_Work required_. Go through the records and tally the lines that include the word "label". The answer is that total alone.

_Data for the task_.
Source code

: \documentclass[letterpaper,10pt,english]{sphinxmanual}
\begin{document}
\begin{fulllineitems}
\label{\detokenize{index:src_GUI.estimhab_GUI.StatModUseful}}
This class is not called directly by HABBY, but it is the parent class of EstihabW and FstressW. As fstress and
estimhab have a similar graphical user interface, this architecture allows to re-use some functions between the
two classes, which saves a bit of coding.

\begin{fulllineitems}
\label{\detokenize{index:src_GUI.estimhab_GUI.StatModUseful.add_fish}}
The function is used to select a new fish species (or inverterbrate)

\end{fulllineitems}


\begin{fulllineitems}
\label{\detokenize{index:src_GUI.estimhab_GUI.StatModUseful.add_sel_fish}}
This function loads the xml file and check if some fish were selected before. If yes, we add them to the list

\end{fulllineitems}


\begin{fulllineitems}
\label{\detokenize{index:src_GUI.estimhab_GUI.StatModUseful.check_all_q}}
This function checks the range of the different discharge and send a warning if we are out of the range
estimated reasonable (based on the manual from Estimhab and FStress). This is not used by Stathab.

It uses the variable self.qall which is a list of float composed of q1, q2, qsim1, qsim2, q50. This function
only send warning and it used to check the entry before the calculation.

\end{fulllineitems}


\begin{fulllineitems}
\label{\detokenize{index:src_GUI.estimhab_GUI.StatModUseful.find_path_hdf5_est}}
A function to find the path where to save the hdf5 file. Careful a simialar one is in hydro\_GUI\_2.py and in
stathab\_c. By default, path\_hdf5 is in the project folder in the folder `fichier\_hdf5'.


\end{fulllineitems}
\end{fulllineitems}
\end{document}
---
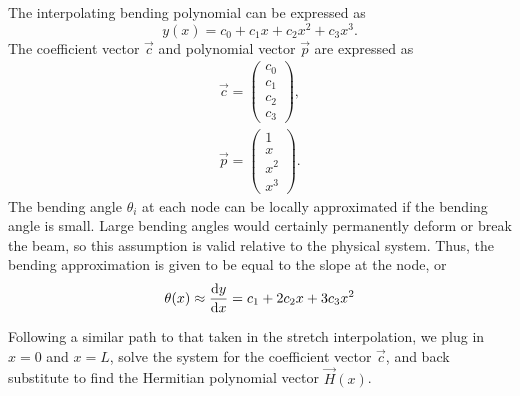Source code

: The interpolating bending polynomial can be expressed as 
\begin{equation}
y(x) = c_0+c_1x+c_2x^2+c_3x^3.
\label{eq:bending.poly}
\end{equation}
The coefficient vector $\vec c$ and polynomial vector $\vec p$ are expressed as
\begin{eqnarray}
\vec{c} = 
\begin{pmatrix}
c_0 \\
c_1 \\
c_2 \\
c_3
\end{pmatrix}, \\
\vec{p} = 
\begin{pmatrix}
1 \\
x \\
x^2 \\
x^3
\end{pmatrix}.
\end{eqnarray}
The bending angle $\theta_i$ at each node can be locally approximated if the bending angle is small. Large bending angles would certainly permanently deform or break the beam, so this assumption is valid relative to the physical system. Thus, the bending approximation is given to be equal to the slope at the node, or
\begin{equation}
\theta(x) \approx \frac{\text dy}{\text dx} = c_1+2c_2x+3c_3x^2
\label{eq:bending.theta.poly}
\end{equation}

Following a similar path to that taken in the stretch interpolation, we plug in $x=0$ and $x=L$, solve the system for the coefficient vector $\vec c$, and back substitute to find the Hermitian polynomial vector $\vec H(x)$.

_Reply_. 7